§ **PROBLEM DETAILS**
Return each line of the records below that contains the word "Easy".

[Dataset entries]

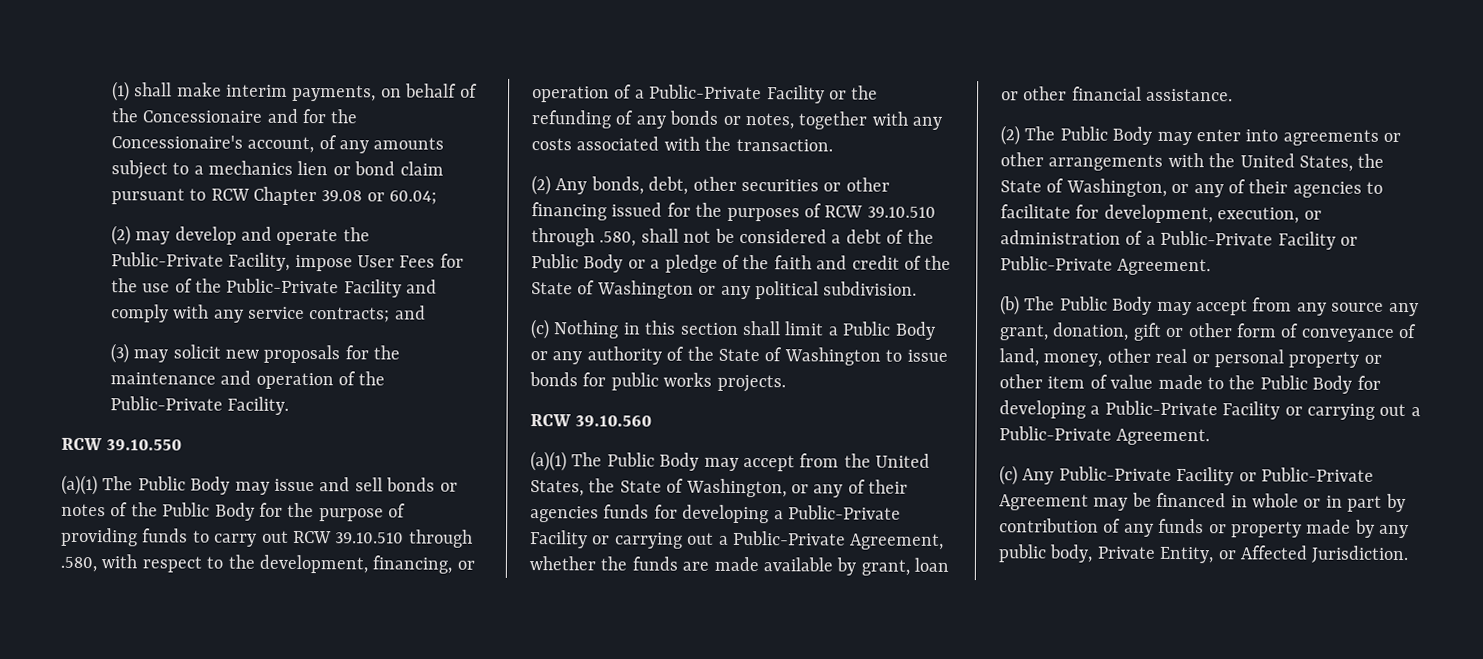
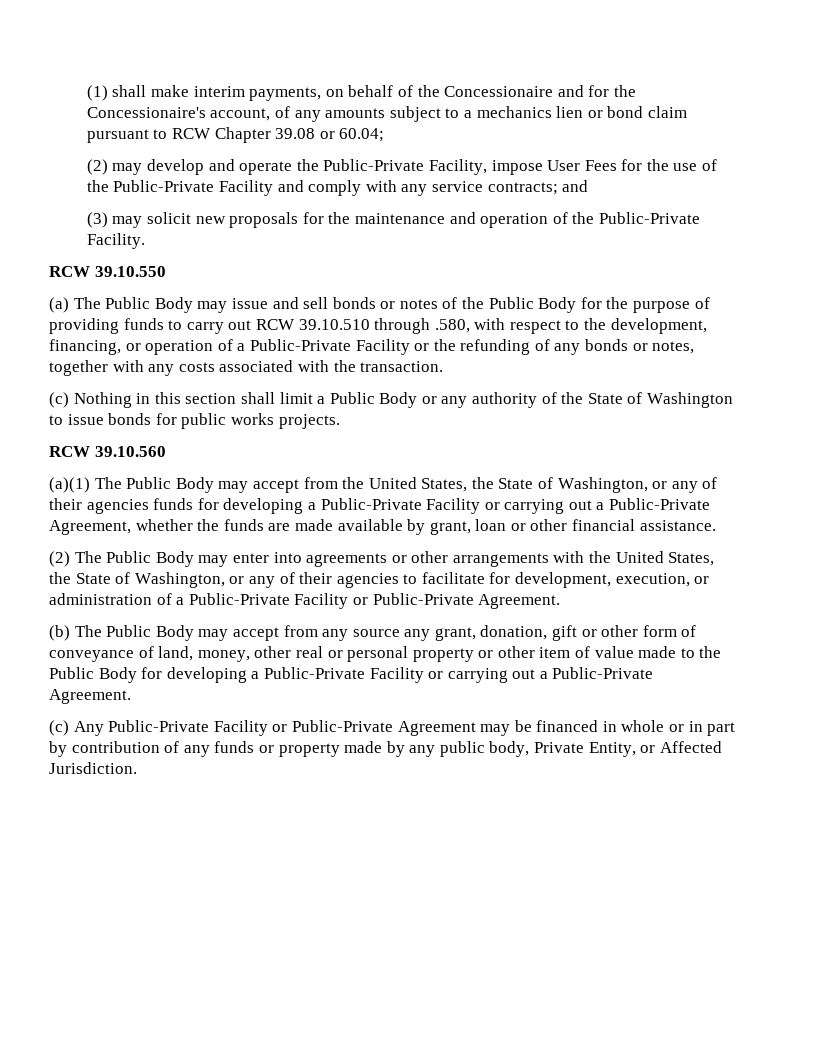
[61,474,98,496] (a)(1) -> [49,297,69,313] (a)
[531,175,890,196] [531,202,936,222] [531,228,934,247] [531,254,952,273] [531,280,918,300] // (2) Any bonds, debt, other securities or other financing issued for the purposes of RCW 39.10.510 through .580, shall not be considered a debt of the Public Body or a pledge of the faith and credit of the State of Washington or any political subdivision. -> (444, 366) none

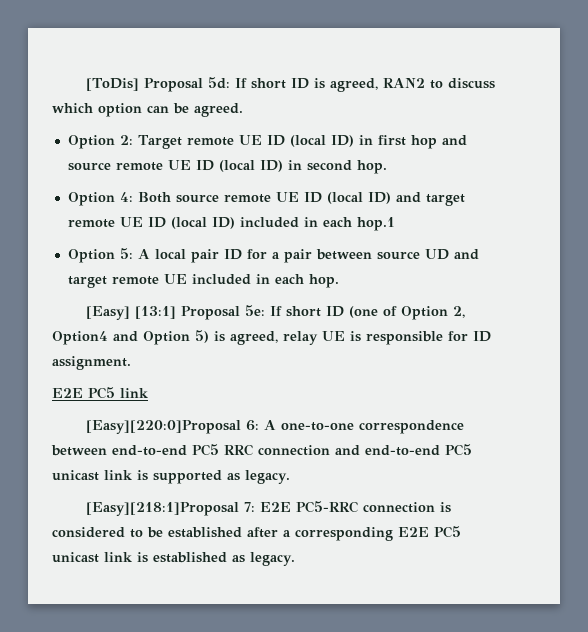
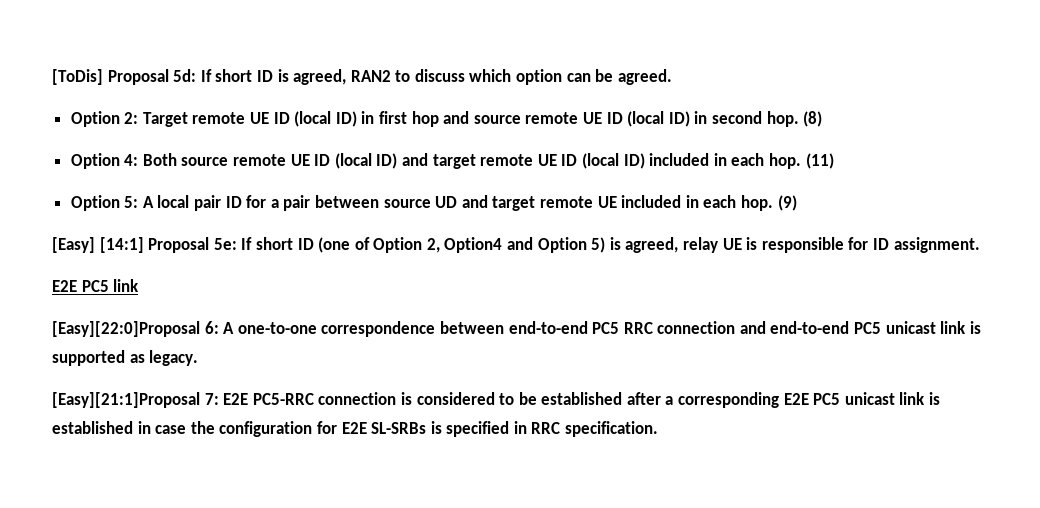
(387, 167) none -> [803,111,823,127] (8)
[356,217,395,231] hop.1 -> [768,153,834,169] hop. (11)
(339, 281) none -> [777,195,797,211] (9)
[134,306,176,319] [13:1] -> [99,237,144,253] [14:1]
[85,420,241,434] [Easy][220:0]Proposal -> [52,321,200,337] [Easy][22:0]Proposal
[85,502,239,516] [Easy][218:1]Proposal -> [52,392,200,408] [Easy][21:1]Proposal
[232,552,295,566] as legacy. -> [137,421,659,437] in case the configuration for E2E SL-SRBs is specified in RRC specification.

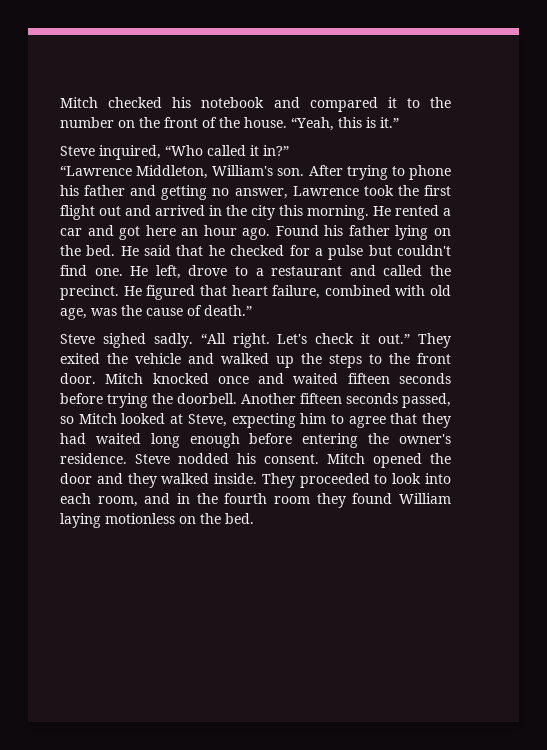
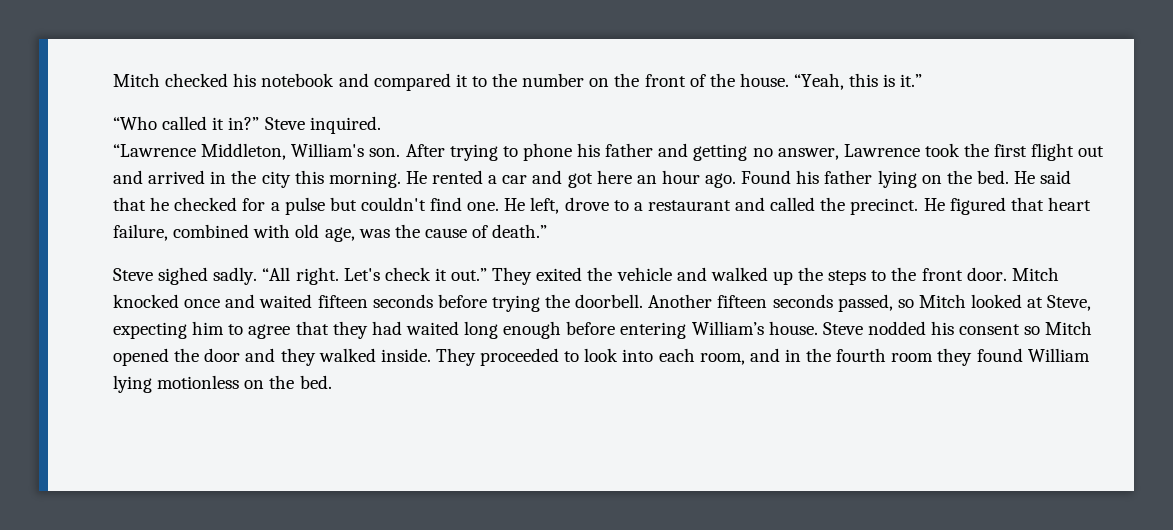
[60,145,161,160] Steve inquired, -> (923, 80) none
(289, 150) none -> [264,116,381,134] Steve inquired.
[368,433,451,444] [60,453,127,464] the owner's residence. -> [691,321,818,335] William’s house.
[264,454,319,464] consent. -> [959,324,1041,335] consent so
[60,513,101,528] laying -> [113,375,152,393] lying

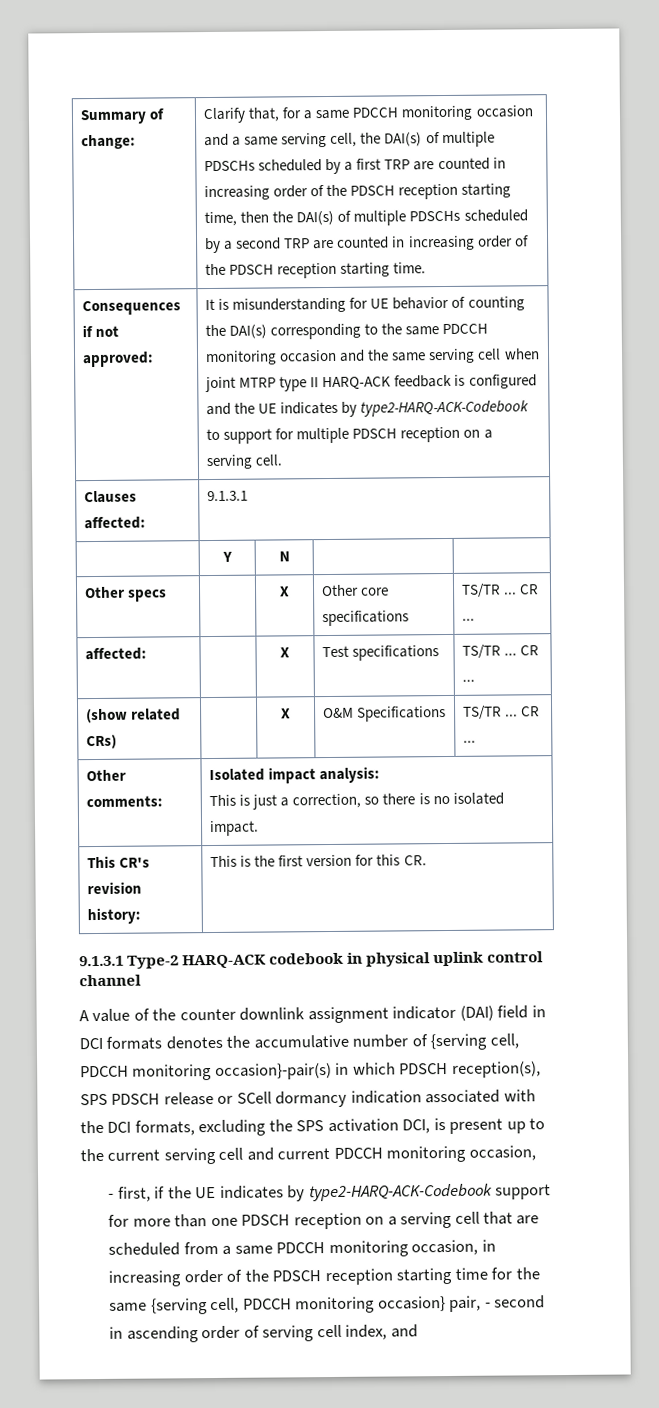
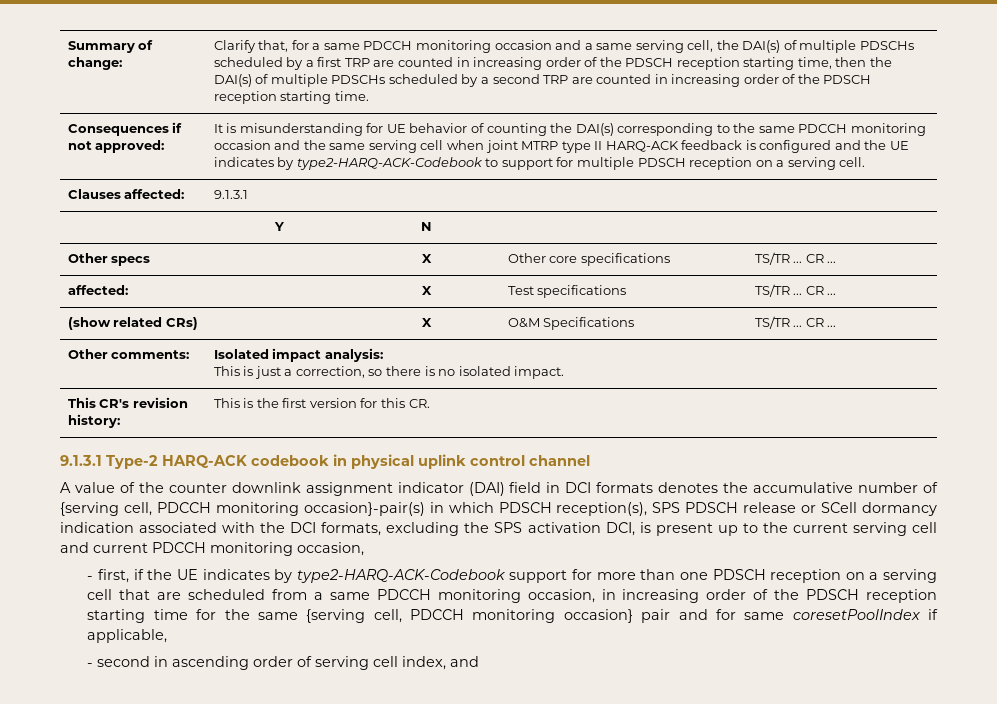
[449,1295,482,1312] pair, -> [641,609,938,623] [87,629,168,643] pair and for same coresetPoolIndex if applicable, //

§ **WRITTEN ANSWER**
[85,420,241,434] [Easy][220:0]Proposal -> [52,321,200,337] [Easy][22:0]Proposal
[85,502,239,516] [Easy][218:1]Proposal -> [52,392,200,408] [Easy][21:1]Proposal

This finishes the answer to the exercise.